После встречи с Нелли, более удачливой соседкой по палате, она почему-то почувствовала слабость. Сейчас Майя долгую прогулку не осилила бы.
— Аттракционы! Фонтаны! Шашлыка поедим, там обязательно должен быть подозрительный ларек с шашлыком.
— Ты — мой главный аттракцион. Мне тебя вполне достаточно.
— Кстати, в парке сейчас выставка тюльпанов. Тридцать клумб на любой вкус!
— Я бы с удовольствием, Даня. Но по-моему, я оэрви подхватила. Насморк я каплями сняла, но голова, слабость…
К вранью про свое здоровье Майя стала в последнее время привычна.
— Нет, не беспокойся! — остановила она взволновавшегося Богдана. — Ничего серьезного.
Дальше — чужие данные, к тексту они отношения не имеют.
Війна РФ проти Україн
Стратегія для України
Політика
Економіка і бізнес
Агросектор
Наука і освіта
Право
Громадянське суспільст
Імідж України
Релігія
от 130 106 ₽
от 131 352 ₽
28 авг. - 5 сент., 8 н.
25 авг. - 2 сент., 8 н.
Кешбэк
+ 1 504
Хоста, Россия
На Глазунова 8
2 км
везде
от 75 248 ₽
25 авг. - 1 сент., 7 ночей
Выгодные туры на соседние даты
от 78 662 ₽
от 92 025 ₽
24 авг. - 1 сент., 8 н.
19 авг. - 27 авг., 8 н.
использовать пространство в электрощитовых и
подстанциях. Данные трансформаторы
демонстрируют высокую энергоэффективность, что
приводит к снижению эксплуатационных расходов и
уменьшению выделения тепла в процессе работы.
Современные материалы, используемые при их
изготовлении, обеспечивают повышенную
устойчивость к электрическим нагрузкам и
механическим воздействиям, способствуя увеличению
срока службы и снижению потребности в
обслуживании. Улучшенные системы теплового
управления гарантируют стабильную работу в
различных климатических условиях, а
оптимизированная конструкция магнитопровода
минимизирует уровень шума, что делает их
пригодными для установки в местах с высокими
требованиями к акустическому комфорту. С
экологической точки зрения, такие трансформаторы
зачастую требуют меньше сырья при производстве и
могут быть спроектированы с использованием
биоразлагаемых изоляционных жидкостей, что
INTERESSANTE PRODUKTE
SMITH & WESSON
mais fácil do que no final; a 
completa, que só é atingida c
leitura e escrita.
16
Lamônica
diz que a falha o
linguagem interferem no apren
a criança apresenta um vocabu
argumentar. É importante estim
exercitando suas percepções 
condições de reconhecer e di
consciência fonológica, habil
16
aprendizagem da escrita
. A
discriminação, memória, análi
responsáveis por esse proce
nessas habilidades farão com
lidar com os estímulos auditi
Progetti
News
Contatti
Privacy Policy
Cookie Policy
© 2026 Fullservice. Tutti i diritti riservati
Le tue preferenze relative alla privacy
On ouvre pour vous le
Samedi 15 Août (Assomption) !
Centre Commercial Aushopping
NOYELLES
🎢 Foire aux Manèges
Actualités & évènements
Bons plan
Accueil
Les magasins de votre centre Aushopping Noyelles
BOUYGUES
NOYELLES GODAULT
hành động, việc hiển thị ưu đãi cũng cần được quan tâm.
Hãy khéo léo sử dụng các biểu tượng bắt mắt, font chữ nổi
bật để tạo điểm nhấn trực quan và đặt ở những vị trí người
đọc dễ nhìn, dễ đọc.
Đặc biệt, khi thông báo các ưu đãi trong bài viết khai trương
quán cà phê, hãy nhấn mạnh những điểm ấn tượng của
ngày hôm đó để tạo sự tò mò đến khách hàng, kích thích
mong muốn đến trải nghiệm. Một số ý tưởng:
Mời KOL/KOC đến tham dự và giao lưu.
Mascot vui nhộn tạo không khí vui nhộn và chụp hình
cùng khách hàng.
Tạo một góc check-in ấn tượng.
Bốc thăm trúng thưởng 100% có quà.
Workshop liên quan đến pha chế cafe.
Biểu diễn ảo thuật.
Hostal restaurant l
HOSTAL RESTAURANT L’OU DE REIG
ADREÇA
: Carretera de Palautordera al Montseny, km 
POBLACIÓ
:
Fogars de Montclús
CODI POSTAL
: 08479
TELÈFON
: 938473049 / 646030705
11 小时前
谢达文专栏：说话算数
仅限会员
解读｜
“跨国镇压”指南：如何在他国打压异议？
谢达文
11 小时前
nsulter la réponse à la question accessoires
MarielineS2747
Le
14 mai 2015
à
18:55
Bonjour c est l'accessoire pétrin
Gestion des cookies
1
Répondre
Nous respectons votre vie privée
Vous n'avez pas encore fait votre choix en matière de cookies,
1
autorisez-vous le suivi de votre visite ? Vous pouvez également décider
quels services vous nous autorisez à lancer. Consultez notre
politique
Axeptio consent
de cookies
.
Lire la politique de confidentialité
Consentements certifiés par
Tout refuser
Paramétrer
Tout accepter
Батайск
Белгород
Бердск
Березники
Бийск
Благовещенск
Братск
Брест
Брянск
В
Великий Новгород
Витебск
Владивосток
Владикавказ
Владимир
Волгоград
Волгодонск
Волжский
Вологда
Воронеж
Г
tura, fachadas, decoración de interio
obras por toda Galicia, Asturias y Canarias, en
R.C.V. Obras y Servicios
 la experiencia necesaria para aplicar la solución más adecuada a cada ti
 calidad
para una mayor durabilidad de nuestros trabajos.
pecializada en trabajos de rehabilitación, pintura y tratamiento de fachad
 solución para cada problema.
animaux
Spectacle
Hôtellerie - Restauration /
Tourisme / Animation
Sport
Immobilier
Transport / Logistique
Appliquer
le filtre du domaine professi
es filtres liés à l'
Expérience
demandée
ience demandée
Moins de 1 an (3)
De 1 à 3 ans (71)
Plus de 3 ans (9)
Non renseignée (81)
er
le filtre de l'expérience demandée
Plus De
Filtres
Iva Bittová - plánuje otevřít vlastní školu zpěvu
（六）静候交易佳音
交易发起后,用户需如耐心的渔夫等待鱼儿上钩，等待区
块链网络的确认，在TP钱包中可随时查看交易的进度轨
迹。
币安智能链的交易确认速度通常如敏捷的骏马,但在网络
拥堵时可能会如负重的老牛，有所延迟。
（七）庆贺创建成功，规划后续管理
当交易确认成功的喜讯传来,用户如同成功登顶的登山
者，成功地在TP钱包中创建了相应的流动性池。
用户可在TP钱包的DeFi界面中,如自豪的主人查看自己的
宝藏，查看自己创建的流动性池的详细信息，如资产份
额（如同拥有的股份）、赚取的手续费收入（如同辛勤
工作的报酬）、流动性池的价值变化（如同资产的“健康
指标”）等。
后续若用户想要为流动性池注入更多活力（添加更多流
Просто я бы лучше посидела.
— Сделаем в лучшем виде!
Через пять минут они шли по аллее Центрального парка. Точнее, шел Богдан и нес Майю на руках.
— Эх! — кряхтел он. — Чаще надо в тренажерный зал ходить.
— Назвался груздем — неси, — прохладно сказала Майя. — Я предлагала остаться в ресторане.
— Ничего-ничего. Мне приятно. Я давно не носил любимых женщин на руках. Верткие они, выскальзывают!
Наконец они добрались до пункта проката. Майя окинула взглядом веломобиль, похожий на помесь долгоножки с тележкой мороженщика. Они уселись на переднее красное сиденье, укрываемые от вечернего солнца полосатым бело-красным навесом, и Богдан закрутил педали. Они поехали по круговой аллее, обсаженной столетними дубами и соснами. Вечером в четверг в парке было полно народа. Богдан ехал небыстро, их обогнали два велосипедиста, дети на самокатах и еще один веломобиль.